▸ TO DO: State only the number of lines below where the word "Pierce" is found.
[[ DATASET CONTENT, beginning ]]
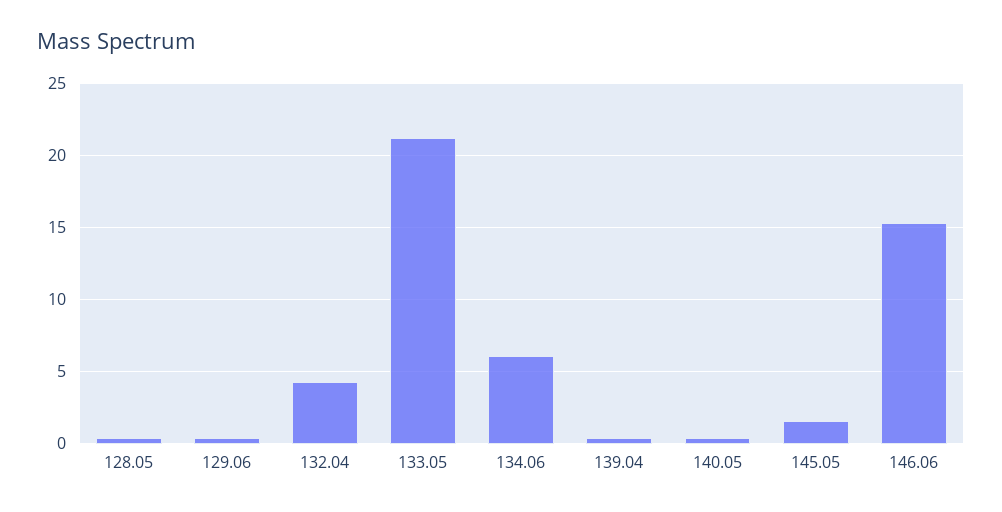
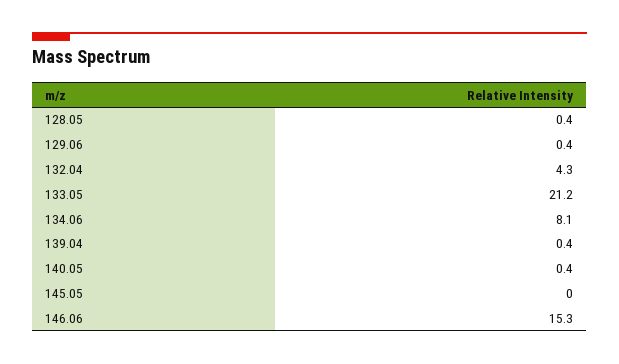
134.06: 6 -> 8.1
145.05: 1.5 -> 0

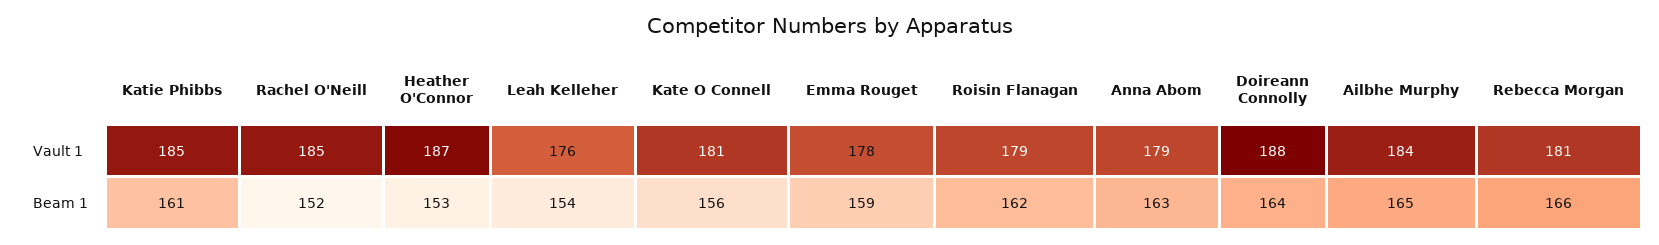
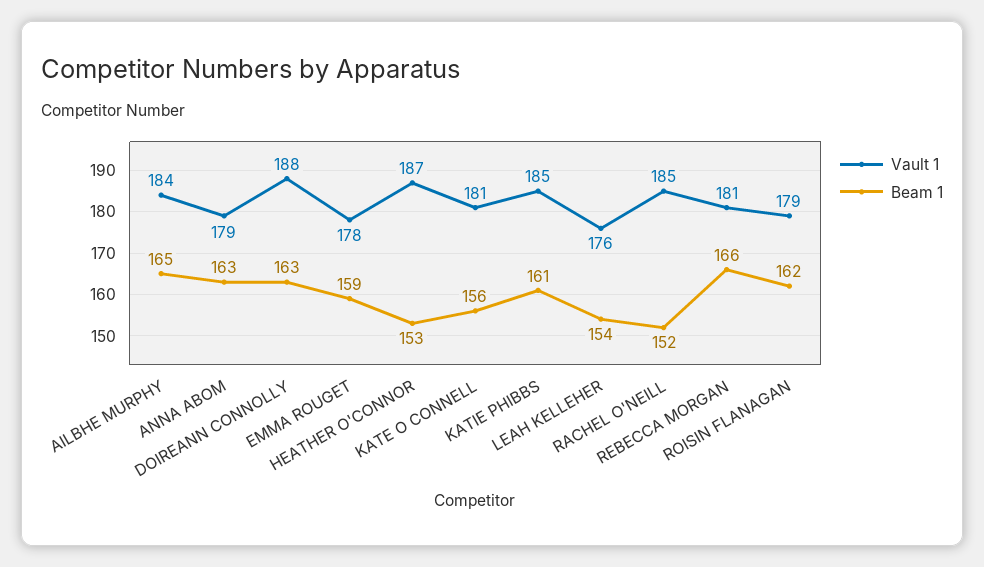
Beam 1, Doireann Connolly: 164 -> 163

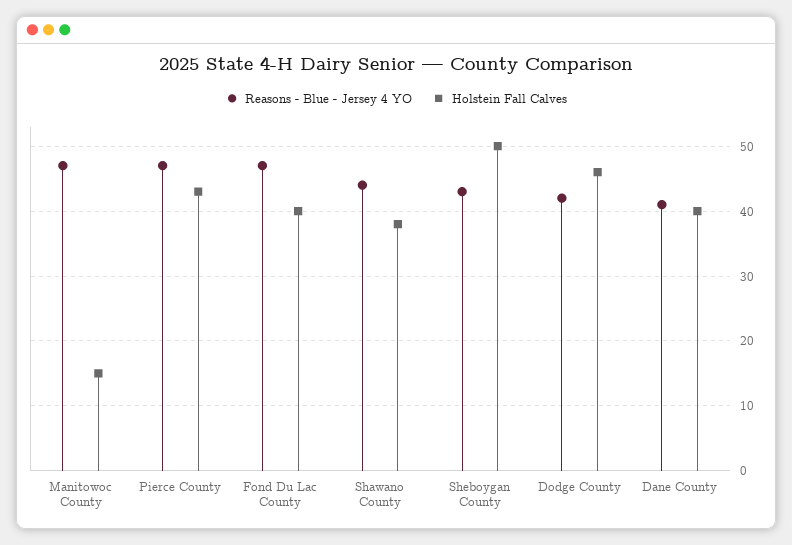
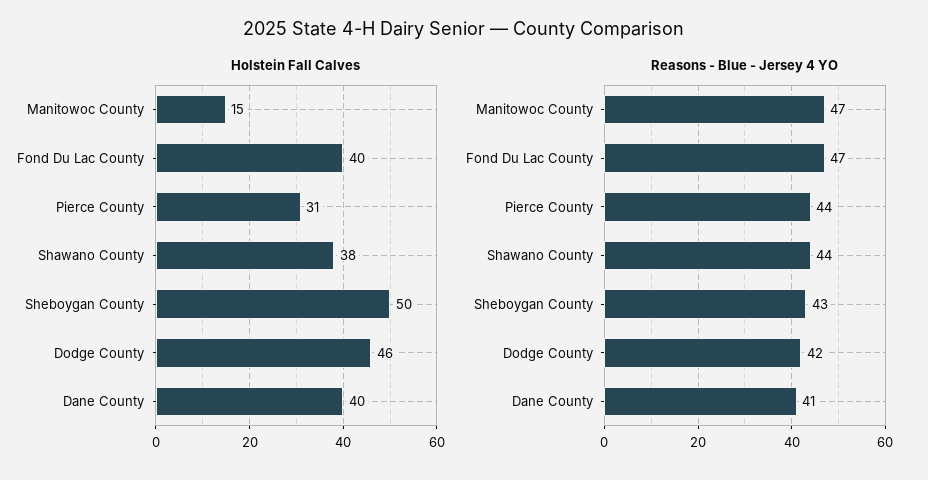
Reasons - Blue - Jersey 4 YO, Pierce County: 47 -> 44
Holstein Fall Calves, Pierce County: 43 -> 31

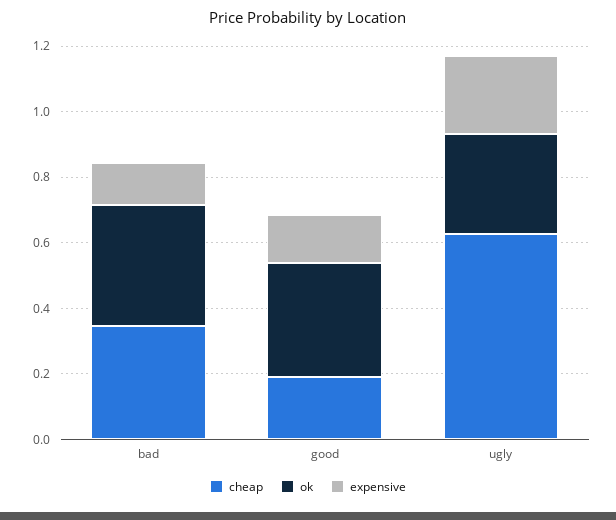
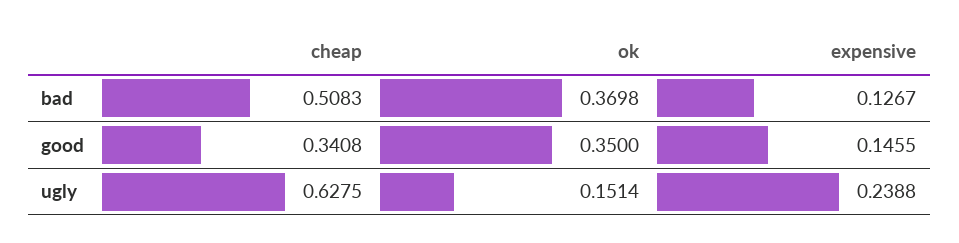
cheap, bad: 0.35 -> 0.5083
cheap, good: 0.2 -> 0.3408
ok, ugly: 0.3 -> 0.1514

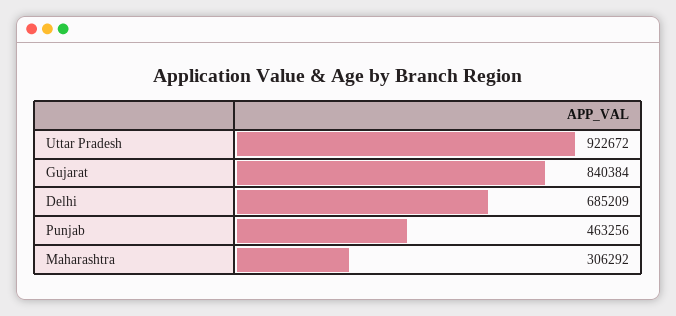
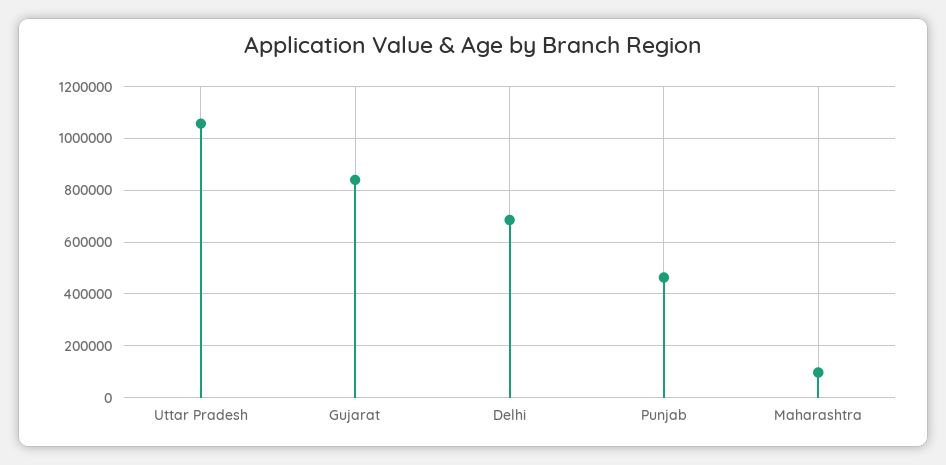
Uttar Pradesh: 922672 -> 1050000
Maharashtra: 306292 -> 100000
[[ DATASET CONTENT, end ]]
▸ OUTPUT FOR THIS EXERCISE: 2